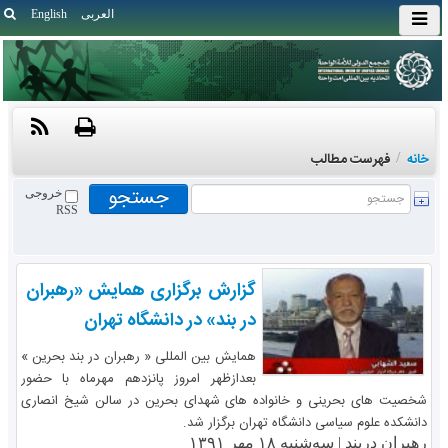
العربی
English
خانه
/
فهرست مطالب
خروجی
RSS
گزارش برگزاری همایش «رهبران
در بند» در دانشگاه تهران
همایش بین المللی « رهبران در بند بحرین »
بعدازظهر امروز پانزدهم مهرماه با حضور
شخصیت های بحرینی و خانواده های شهدای بحرین در سالن شیخ انصاری
دانشکده علوم سیاسی دانشگاه تهران برگزار شد.
رهبران دربند |
سه‌شنبه ۱۸ مهر ۱۳۹۱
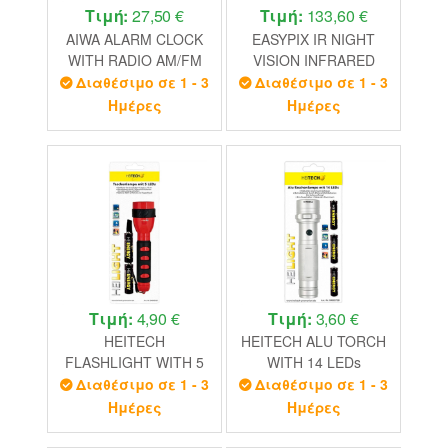
Τιμή:
27,50 €
Τιμή:
133,60 €
AIWA ALARM CLOCK
EASYPIX IR NIGHT
WITH RADIO AM/FM
VISION INFRARED
BLACK
BINOCULAR CAMERA
Διαθέσιμο σε 1 - 3
Διαθέσιμο σε 1 - 3
1080P/20MP
Ημέρες
Ημέρες
Τιμή:
4,90 €
Τιμή:
3,60 €
HEITECH
HEITECH ALU TORCH
FLASHLIGHT WITH 5
WITH 14 LEDs
LED LARGE 15 cm
Διαθέσιμο σε 1 - 3
Διαθέσιμο σε 1 - 3
INCL. BATTERY
Ημέρες
Ημέρες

--------------------

| TASK DIRECTIONS |
If a record holds a picture, leave that picture out; retype everything else exactly.

| RESULT FOR THIS EXERCISE |
العربی
English
خانه
/
فهرست مطالب
خروجی
RSS
گزارش برگزاری همایش «رهبران
در بند» در دانشگاه تهران
همایش بین المللی « رهبران در بند بحرین »
بعدازظهر امروز پانزدهم مهرماه با حضور
شخصیت های بحرینی و خانواده های شهدای بحرین در سالن شیخ انصاری
دانشکده علوم سیاسی دانشگاه تهران برگزار شد.
رهبران دربند |
سه‌شنبه ۱۸ مهر ۱۳۹۱
Τιμή:
27,50 €
Τιμή:
133,60 €
AIWA ALARM CLOCK
EASYPIX IR NIGHT
WITH RADIO AM/FM
VISION INFRARED
BLACK
BINOCULAR CAMERA
Διαθέσιμο σε 1 - 3
Διαθέσιμο σε 1 - 3
1080P/20MP
Ημέρες
Ημέρες
Τιμή:
4,90 €
Τιμή:
3,60 €
HEITECH
HEITECH ALU TORCH
FLASHLIGHT WITH 5
WITH 14 LEDs
LED LARGE 15 cm
Διαθέσιμο σε 1 - 3
Διαθέσιμο σε 1 - 3
INCL. BATTERY
Ημέρες
Ημέρες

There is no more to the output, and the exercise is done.